CNBC Interview - Stan Druckenmiller on Fed Policy


Transcript

Andrew Ross Sorkin: We have two final guests this afternoon — both of whom I imagine may make some news, and I know will be a tremendous conversation. Let me introduce to you Stan Druckenmiller. He is a legendary investor — he needs really no introduction, so I’m just not even going to give him one. Stan, come on out.

[Music]

Stan Druckenmiller: Thank you.

Andrew Ross Sorkin: You can take your lanyard off — you’re the only one who… I should have told you that.

Stan Druckenmiller: I’m known as a slob, so it really doesn’t affect anything.

Andrew Ross Sorkin: Stan really is one of the great legendary investors, and there’s so much to talk to him about — especially given the theme and topic of today, which is “playing for the long term.” There are a couple of topics we really haven’t touched today that I want to spend some time with Stan on. One is the issue of entitlements and the long-term challenges that poses, and also we have not really had a conversation today about the Fed and where all of this ends. So I want to start with the Fed, and then we can take it from there. Stan, you have been one of the great investors. You have seen the macro view for a very long time. When you see where we are today in terms of what the Fed is doing — you’ve been out there saying there’s a real problem here — but one of the things I don’t think we all know is how it’s going to end.

Provided data =
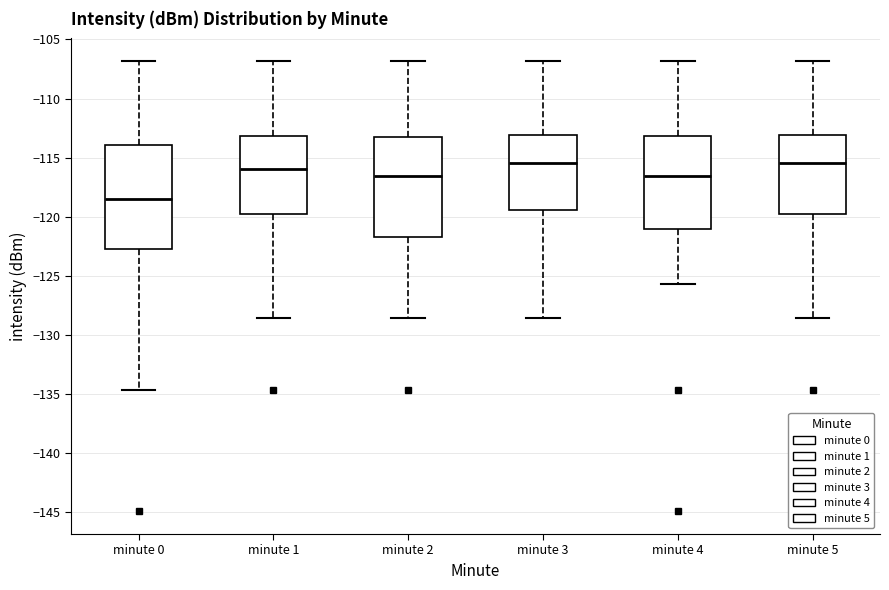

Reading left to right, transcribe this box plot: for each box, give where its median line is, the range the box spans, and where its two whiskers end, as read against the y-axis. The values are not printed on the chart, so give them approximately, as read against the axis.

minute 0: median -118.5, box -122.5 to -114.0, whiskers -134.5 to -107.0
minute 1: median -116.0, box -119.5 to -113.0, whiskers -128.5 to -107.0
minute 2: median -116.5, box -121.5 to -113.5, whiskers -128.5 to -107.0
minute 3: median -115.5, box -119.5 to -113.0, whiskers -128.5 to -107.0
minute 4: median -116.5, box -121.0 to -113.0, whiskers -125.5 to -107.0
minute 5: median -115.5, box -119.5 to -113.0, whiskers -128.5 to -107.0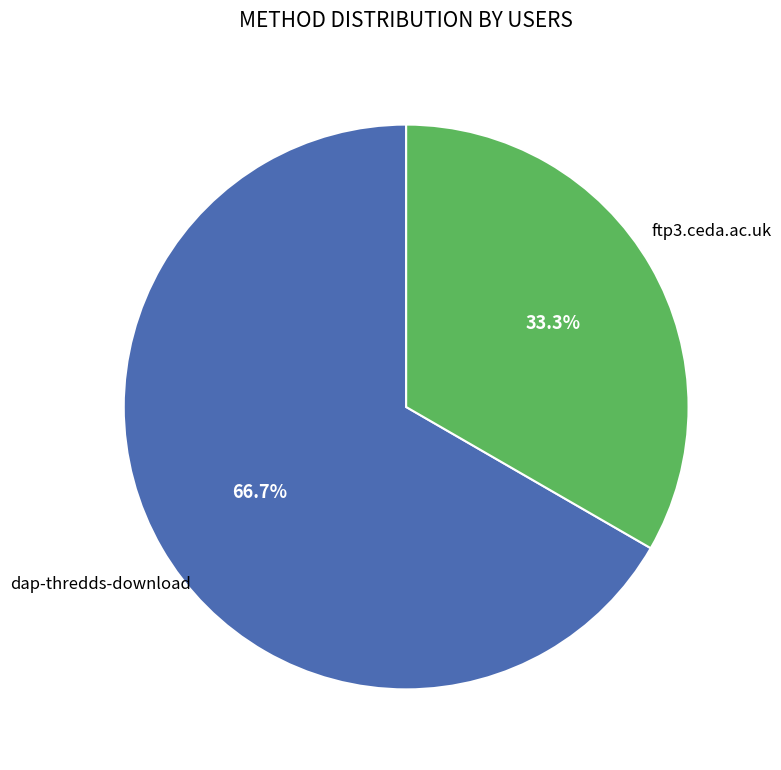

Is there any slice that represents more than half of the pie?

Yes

Problems to solve =
1/ Translate this sentence from the interview transcript into Spanish: "So I want to start with the Fed, and then we can take it from there."
2/ Reproduce the section of the interview transcript starting with "CNBC Interview - Stan" and going on through "doesn’t affect anything.".

Answers for each item =
1/ Así que quiero empezar con la Fed, y luego podemos seguir a partir de ahí.

2/
CNBC Interview - Stan Druckenmiller on Fed Policy


Transcript

Andrew Ross Sorkin: We have two final guests this afternoon — both of whom I imagine may make some news, and I know will be a tremendous conversation. Let me introduce to you Stan Druckenmiller. He is a legendary investor — he needs really no introduction, so I’m just not even going to give him one. Stan, come on out.

[Music]

Stan Druckenmiller: Thank you.

Andrew Ross Sorkin: You can take your lanyard off — you’re the only one who… I should have told you that.

Stan Druckenmiller: I’m known as a slob, so it really doesn’t affect anything.